As I understand, you need to provide a urine sample, and it might not matter what time of day it is taken…

It needs to be concentrated, usually the first of the day, at least a 4 hour hold (like if you get up to feed the baby and pee at 3 am, you can take it at 7 am). You have a 3hr+/- from the time you “usually” test to test.

Your DH can read the results from the machine, either immediately or all day until the next testing window. You can chart online, and there is a forum of people discussing their charting/results.

It’s pretty nifty. I used it before my cycles returned and for my first cycle PP. I decided the sticks were a bit too pricey to continue once I started cycling, but our need to avoid is not so serious.

So, theoretically she could even test in the afternoon, as long as it’s been 4 hours? That sounds cool!

We have tried the Marquette method and I personally really liked it. As someone else mentioned, it’s easy to forget to take your temperature in the morning but it’s not nearly as easy to forget to use the bathroom! :slight_smile: We recently transitioned to a one-income lifestyle and are incredibly strapped, and the test strips were just costing too much money. Especially when we can track my cycle for free with the method we are already familiar with.
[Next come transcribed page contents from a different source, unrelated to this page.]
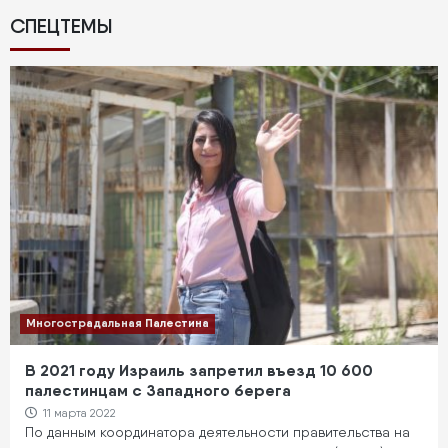
СПЕЦТЕМЫ
Многострадальная Палестина
В 2021 году Израиль запретил въезд 10 600
палестинцам с Западного берега
11 марта 2022
По данным координатора деятельности правительства на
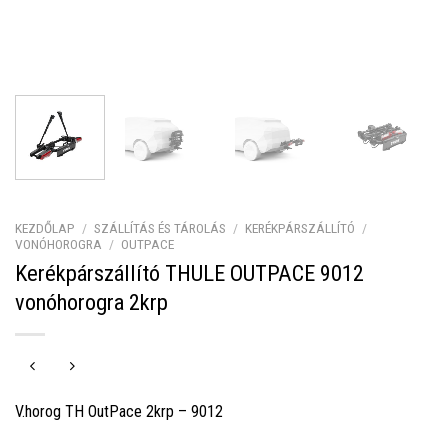
KEZDŐLAP
/
SZÁLLÍTÁS ÉS TÁROLÁS
/
KERÉKPÁRSZÁLLÍTÓ
/
VONÓHOROGRA
/
OUTPACE
Kerékpárszállító THULE OUTPACE 9012
vonóhorogra 2krp
V.horog TH OutPace 2krp – 9012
We talked again last night about it. There are so many stressful factors at play for us, particularly for my husband. He is the sole provider, his sales have been really poor the last several months, and he’s not really getting what he is needing in this regard at home. I’ve been trying to do things like we did when we were dating–leaving him little love notes, back rubs, things like that. He’s… he’s just really struggling right now. I wish I could make things easier for him.

But I digress.

I set an alarm on my phone to wake me up at 3:00 to take my temp in the mornings. It unfortunately didn’t work last night (I was up with the sick baby from midnight until about 4. Oye!) but it will work going forward. Thank you for all of the advice. It’s interesting to see the dynamics in other couples and to see how similar situations were or are handled. I have to keep it all in perspective, and continue to pray for my husband whom I love so very much.